During the 16 th century, diseases from Europe and Asia were brought to the Americas by European explorers. The Inca and Aztec civilizations met their end as these indigenous people had zero immunity against these imported illnesses, thereby paving the way for the Spanish to take control of their territories. DNA studies of victims’ skeletons from an epidemic in Mexico and Central America (1545-1548) have revealed the disease to be enteric fever caused by S. paratyphi C. This remains a major threat to human health even today!

Plague epidemics continued to ravage Europe in the latter part of the 17 th century to the end of the 18 th century. One of the major causes of transmission was fleas from infected rodents. Loss of life continued, only the ones with immunity survived.

19 th century onwards, with the advent of the industrial age, a new set of diseases were found to inflict human populations across the world. Notable among them are – Cholera, Influenza, Measles and Polio. Although advancement in medical science and research in this period led to the creation of vaccines for many of these diseases, pandemics continued to occur.

The first cholera pandemic started in Russia in 1817. Cholera is a bacterial disease infecting the small intestine and spreads through water and food. The soldiers and sailors of the British Empire were instrumental in spreading cholera to India, Spain, Africa, China, Japan, Italy, Germany and America. According to rough estimates, around 1, 50,000 people lost their lives. Cholera has been mostly eradicated in the developed countries but it continues in the third world due to inadequate sewage facilities and absence of clean drinking water.

One third of Fiji’s population lost their lives to a measles pandemic in 1875. The disease was carried to the island nation by royal officials of the Queen of England, who contracted it during an official visit to Australia.

 A flu pandemic which started in Russia during 1889-1890, quickly spread across the globe in a matter of months aided by new transport links. Around 1 million people lost their lives to the virus.

Influenza pandemics have continually reappeared in various forms till recently. The Spanish flu of 1918-1920 infected around 500 million people of which one-fifth succumbed to its lethality. An avian borne virus was behind this disease and war time conditions brought about by World War I is estimated to be one of the reasons behind the spread.

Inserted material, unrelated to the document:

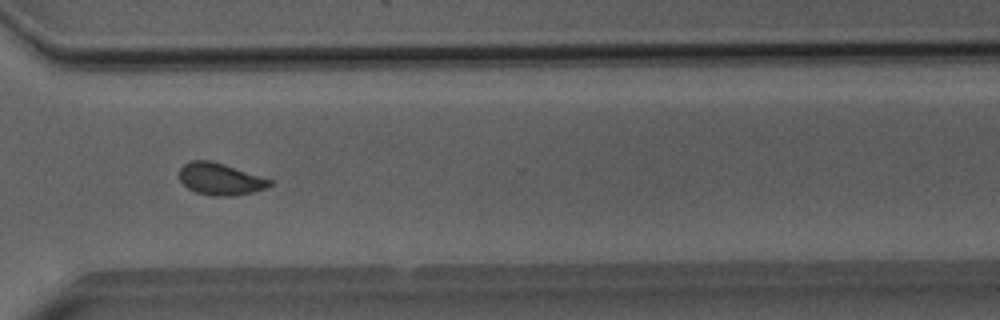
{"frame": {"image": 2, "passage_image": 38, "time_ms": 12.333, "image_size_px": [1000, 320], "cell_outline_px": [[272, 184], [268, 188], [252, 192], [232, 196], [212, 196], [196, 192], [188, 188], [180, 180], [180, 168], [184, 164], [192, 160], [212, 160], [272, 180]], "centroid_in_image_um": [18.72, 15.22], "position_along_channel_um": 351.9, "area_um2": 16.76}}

The Asian flu of 1957 and 1958 originated in Hong Kong and thereafter spread to China, US and England. This flu virus had an avian origin. Over a million deaths were reported across the world before a vaccine effectively contained it. The H1N1 Swine flu pandemic of 2009-2010 was caused by the H1N1 virus that originated in pigs and then spread from person to person. The highly contagious nature of the H1N1 virus resulted in over a billion infections worldwide and casualties that went above 5 lakhs. This contagious disease is preventable by vaccination now.

The ongoing COVID-19 pandemic, believed to have originated in Wuhan, China is caused by severe acute respiratory syndrome coronavirus 2 (SARS‑CoV‑2). As of 2 June 2020, more than 6.25 million cases of COVID-19 have been reported in more than 188 countries and territories, resulting in more than 375,000 deaths; more than 2.69 million people have recovered.


I conclude by quoting Benjamin Franklin –“An ounce of prevention is worth a pound of cure.”